→ **Exercise directions**
The output should be every line below that includes the word "intrare".

(Saved data entries)
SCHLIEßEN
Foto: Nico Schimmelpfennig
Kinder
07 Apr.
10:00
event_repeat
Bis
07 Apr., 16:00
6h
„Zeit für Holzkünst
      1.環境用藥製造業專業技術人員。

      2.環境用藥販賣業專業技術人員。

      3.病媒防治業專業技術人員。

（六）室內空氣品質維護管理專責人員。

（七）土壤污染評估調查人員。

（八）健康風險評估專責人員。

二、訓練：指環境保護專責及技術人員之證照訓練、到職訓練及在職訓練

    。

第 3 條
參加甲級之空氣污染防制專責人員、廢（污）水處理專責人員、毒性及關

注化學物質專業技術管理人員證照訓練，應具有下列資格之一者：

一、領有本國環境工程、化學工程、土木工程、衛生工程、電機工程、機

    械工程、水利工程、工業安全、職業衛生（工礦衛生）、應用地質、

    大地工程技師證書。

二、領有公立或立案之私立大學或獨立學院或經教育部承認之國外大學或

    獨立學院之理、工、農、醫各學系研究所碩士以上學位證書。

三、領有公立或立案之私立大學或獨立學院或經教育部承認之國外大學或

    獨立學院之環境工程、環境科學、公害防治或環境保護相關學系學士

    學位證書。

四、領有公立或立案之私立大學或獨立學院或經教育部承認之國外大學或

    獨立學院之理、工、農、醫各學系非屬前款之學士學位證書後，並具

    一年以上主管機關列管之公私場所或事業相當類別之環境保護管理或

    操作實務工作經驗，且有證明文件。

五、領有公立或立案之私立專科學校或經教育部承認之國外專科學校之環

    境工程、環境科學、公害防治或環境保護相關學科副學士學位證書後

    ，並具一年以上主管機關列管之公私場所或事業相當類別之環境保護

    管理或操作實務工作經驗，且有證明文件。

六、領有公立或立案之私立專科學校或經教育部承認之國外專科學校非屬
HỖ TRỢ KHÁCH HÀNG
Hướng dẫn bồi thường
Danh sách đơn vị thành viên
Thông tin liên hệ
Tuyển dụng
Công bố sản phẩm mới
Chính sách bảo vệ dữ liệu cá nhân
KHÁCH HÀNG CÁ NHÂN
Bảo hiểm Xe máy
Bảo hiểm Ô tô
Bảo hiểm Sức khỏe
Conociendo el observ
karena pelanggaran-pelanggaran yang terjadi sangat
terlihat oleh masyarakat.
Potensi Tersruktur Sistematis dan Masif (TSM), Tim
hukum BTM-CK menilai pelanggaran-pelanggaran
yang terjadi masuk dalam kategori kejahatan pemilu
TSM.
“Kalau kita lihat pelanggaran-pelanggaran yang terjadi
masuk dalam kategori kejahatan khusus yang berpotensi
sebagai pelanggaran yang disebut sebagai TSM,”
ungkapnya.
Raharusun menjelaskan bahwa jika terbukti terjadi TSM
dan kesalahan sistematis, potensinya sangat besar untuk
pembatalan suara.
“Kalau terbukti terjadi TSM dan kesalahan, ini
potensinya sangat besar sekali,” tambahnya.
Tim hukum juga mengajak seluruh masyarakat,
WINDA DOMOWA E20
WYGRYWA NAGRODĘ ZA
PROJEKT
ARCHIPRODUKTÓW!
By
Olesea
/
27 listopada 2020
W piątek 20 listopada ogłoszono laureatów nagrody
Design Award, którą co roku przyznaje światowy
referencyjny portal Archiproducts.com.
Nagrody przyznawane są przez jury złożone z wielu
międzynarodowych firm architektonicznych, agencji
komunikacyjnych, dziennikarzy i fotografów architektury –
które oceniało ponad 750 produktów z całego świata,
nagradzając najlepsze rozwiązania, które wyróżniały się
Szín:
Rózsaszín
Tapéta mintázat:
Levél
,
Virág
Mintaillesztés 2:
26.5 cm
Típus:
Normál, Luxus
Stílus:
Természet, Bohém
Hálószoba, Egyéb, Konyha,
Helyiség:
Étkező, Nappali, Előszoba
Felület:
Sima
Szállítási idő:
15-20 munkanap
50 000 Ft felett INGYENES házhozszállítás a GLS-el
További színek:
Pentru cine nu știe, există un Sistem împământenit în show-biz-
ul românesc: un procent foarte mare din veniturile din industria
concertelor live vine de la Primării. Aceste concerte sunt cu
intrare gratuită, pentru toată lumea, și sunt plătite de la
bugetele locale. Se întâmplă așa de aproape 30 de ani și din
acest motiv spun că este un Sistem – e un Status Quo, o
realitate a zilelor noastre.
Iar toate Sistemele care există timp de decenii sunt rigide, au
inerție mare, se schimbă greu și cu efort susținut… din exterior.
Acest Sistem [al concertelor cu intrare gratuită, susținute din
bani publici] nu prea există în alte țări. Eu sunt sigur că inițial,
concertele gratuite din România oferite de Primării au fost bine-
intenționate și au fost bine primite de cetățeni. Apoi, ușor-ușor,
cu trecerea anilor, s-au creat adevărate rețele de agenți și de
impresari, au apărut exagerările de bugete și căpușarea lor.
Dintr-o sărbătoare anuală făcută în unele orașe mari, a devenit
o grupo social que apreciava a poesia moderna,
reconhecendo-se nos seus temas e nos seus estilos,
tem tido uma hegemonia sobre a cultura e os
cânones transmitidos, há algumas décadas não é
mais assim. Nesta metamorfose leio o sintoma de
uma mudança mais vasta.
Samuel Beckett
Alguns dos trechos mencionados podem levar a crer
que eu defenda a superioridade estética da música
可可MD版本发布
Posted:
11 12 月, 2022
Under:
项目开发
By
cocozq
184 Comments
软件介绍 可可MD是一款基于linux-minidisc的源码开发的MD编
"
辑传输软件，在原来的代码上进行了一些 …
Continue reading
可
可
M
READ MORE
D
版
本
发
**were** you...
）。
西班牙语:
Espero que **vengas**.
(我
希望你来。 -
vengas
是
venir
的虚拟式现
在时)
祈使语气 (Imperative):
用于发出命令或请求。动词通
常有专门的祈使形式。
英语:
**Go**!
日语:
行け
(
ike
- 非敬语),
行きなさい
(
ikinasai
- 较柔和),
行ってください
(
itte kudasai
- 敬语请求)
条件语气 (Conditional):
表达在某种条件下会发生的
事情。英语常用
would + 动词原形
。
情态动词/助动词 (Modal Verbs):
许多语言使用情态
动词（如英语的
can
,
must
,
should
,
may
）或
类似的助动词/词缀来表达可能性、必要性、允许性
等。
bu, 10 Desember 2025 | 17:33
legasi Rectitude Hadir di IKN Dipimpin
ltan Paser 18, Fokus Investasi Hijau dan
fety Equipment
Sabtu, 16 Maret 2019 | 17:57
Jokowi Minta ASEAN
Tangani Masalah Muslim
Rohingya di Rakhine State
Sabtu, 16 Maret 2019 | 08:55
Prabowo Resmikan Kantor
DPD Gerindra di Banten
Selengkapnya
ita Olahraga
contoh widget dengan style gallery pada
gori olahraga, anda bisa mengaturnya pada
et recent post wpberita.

→ **Written solution**
intrare gratuită, pentru toată lumea, și sunt plătite de la
Acest Sistem [al concertelor cu intrare gratuită, susținute din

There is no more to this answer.